The Grimsley friend, who talked about the investigation on the condition he not be named, said investigators warned the pitcher that "if he didn't continue to cooperate, they would expose him as a rat."
Rich Levin, a spokesman for Major League Baseball, said the organization and players association were "doing everything we can to eliminate the use of performance-enhancing substances and amphetamines from the game."
Regarding the investigators' affidavit, Levin said baseball officials had "no information [about] how it was obtained or its accuracy."
Clemens has surprised many in the baseball world with his late-career success. Of his 348 career wins, 55 have come since the summer he turned 40. In a controversial tell-all book released two winters ago, former major leaguer Jose Canseco speculated that Clemens' late-career surge showed "classic signs" of steroid use.
"Roger says it is all nonsense," Clemens' agent Randy Hendricks responded to Newsday at the time. He said the pitcher "takes vitamin B-12 shots ... and will pass every [drug] test."
Pettitte, 34, pitched nine seasons and was a part of four World Series championships for the Yankees, then signed with the Astros after the 2003 season, helping Houston advance to the World Series in 2005. He has won 13 more games this year for a career record of 185 wins, 104 losses.
Tejada, listed at 5-foot-9, 215 pounds, hit 30 home runs in 2000 for the Oakland A's and has established himself as one of the game's best middle-infield power hitters. He was drawn into baseball's steroids scandal in August 2005, when Rafael Palmeiro, who tested positive for an anabolic steroid and was suspended for 10 games, told an appeals panel the test might have resulted from injectable vitamins given to him by Tejada. After investigating, the panel cleared Tejada.
Tejada's increasingly sullen demeanor has attracted hometown press coverage in Baltimore, where he also has become a target of complaints from fans for not hustling.

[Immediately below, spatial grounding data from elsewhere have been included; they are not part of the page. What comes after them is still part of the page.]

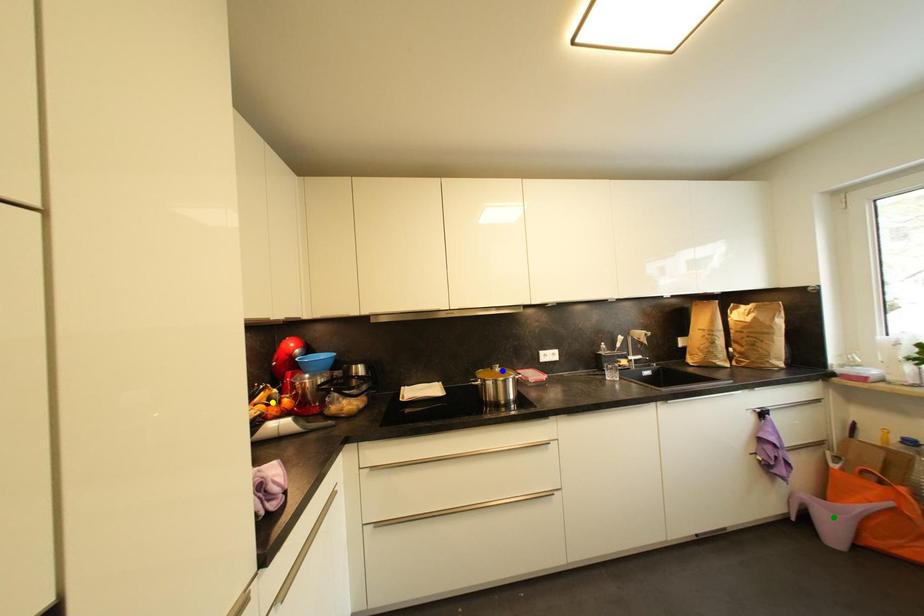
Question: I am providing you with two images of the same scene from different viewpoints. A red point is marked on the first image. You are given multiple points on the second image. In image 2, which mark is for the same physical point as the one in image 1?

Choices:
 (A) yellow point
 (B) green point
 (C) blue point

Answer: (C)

During the summer, he canceled an interview with The Times for this article. "I don't want to talk to you," he said. Later, Tejada referred a reporter to agent Diego Bentz, who did not return calls.
Outfielder Gibbons, a product of Mayfair High in Lakewood and Cal State Los Angeles, spent late June on the disabled list with a knee injury in Scottsdale, Ariz. His father, Jim, acknowledged at his Lakewood home on July 5 that the player was aware of the affidavit.
"Is this about Grimsley?" the elder Gibbons asked a Times reporter. "I'm not saying anything about it. I'll let him know you stopped by."
Roberts, listed at 5-9, 175, hit 18 home runs in 561 at-bats last season, matching his combined total through the previous six years in the major and minor leagues.
Grimsley, a right-hander, told investigators he had used anabolic steroids beginning in 2000, tested positive during 2003 trial testing, and switched to human growth hormone, undetectable in a urine test, after that. He admitted to using amphetamines until an agreement with the players association banned them several months ago, according to the affidavit.
In a major league career that began with the Philadelphia Phillies in 1989, Grimsley played for seven organizations. He played alongside Clemens and Pettitte with the Yankees in 1999-2000 and Tejada, Gibbons, Roberts and Segui with the Orioles in 2004-05.
Baseball's steroid scandal, which stemmed from a federal investigation of the Bay Area Laboratory Co-Operative, or BALCO, appears to have broadened. According to the affidavit, Grimsley told agents about doctors in Florida and Colorado who have provided drugs to ballplayers. The task force handling the probe is headed by Novitzky.
Major League Baseball has set up a board of inquiry headed by former U.S. Sen. George Mitchell of Maine to investigate steroid use among ballplayers. The probe has been criticized as slow-moving and weak. Key figures, including retired slugger Mark McGwire, have reportedly declined to participate.
The investigators cannot compel testimony.